Les marxistes italiens Antonio Negri et Guiseppe Cocco proposent une lecture fort intéressante de la situation qui prévaut actuellement en Amérique latine. Reprenant pour l’essentiel les thèses développées par Negri et son confrère étasunien Michael Hardt dans Empire et Multitude : Guerre et démocratie à l’âge de l’Empire, les deux auteurs prolongent cette approche en s’appuyant sur les changements politiques qui sont survenus au cours des dernières années sur le continent latino américain. À partir notamment des expériences argentines et brésiliennes, ils démontrent comment cette recomposition politique s’inscrit dans la lutte au projet néolibéral de mondialisation et ce, au cœur même de l’Empire.

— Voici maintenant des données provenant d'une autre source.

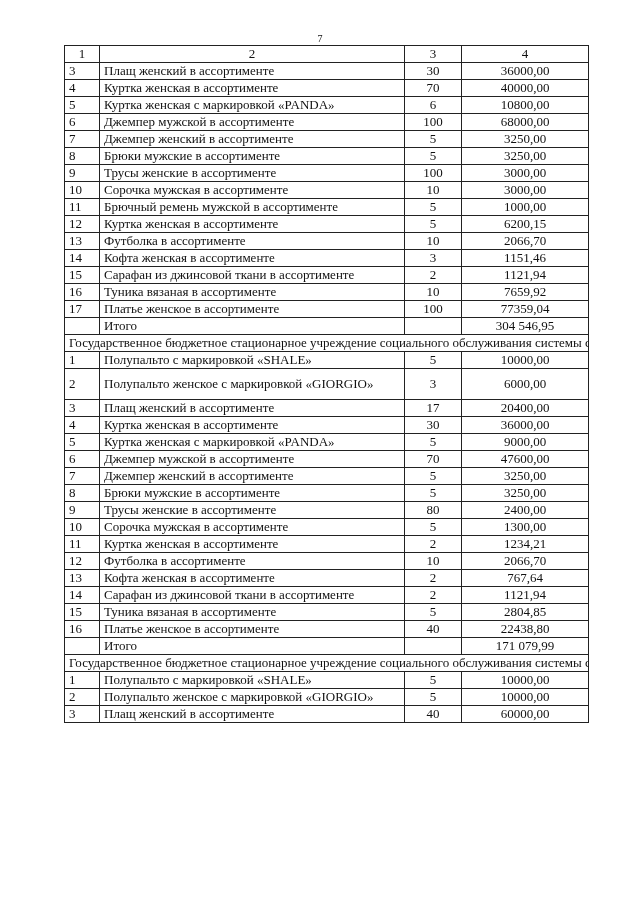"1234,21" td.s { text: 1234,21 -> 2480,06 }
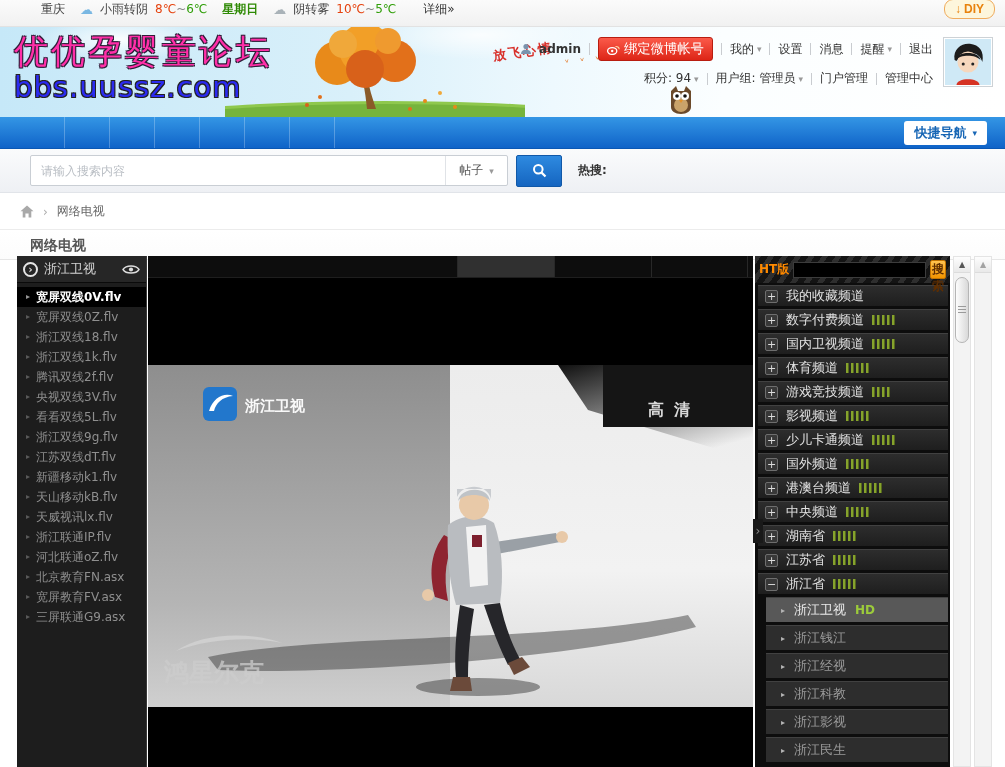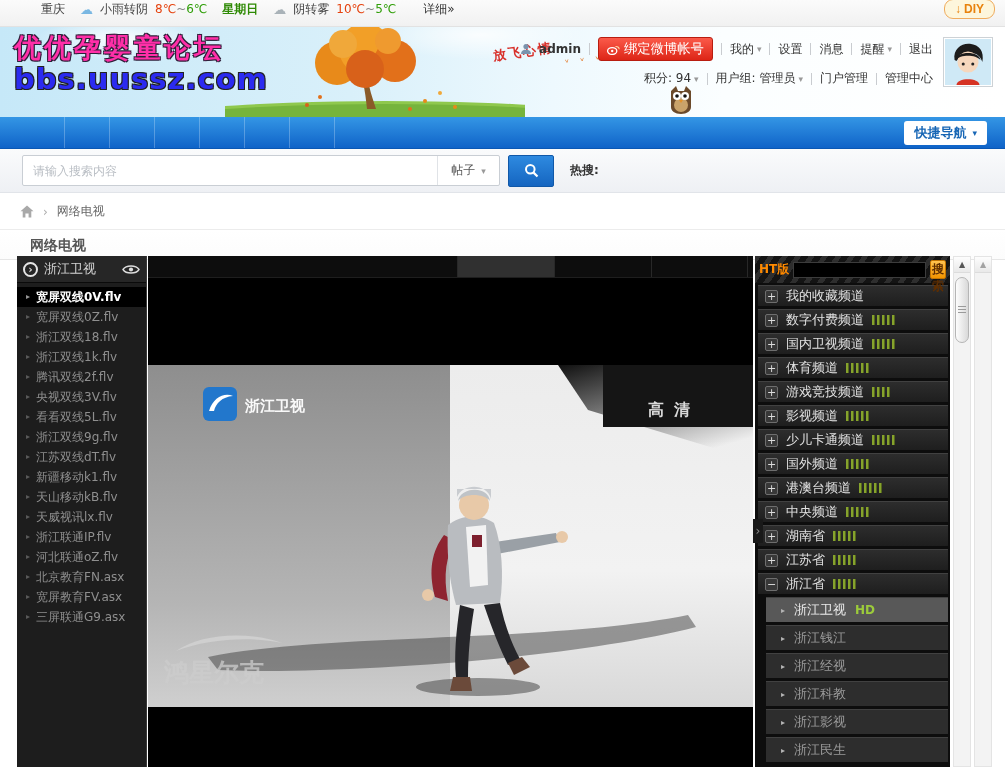"优优孕婴童论坛" .logo-cn { font-size: 27px -> 34px; font-weight: bold -> normal }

Pour Negri et Cocco, ce n’est pas le vieux projet de développement nationaliste et antiimpérialiste qui caractérise le virage à gauche de l’Amérique latine, mais plutôt l’interdépendance entre les pays, cette volonté d’interaction par l’intégration politique et économique. Bien que ces projets soient encore à l’état embryonnaire , les « gauches » seraient en train de construire une nouvelle forme de gouvernance démocratique à l’échelle du continent. Dépassant ainsi le cadre national, cette interdépendance serait le fruit des luttes sociales et politiques inscrites à l’intérieur de chaque pays. Faisant l’apologie de ces nouvelles formes de mobilisation, les deux compères soulignent que les victoires de la « gauche » ont été précédées par la « multitude » agissante dans les mouvements populaires et indigènes.
Les auteurs nous laissent parfois perplexes devant cette volonté un peu anarchisante « d’en finir avec les États nations » et de « réinventer les institutions au-delà de l’État », mais il ne fait pas de doute que la contribution au débat est encore une fois à la hauteur. Autant Multitude pouvait laisser le lecteur sur son appétit, autant ce nouvel essai est riche et stimulant, car il se situe en ligne droite avec la volonté de sortir des sentiers battus par une gauche politique passéiste qui n’a pas encore réalisé que le monde a changé. Résolument antidogmatique sur le plan idéologique et porté essentiellement par le renouvellement des pratiques de lutte, Global offre ainsi au lecteur un cadre d’analyse qui saura certainement apporter un éclairage important aux débats qui traversent la mouvance altermondialiste.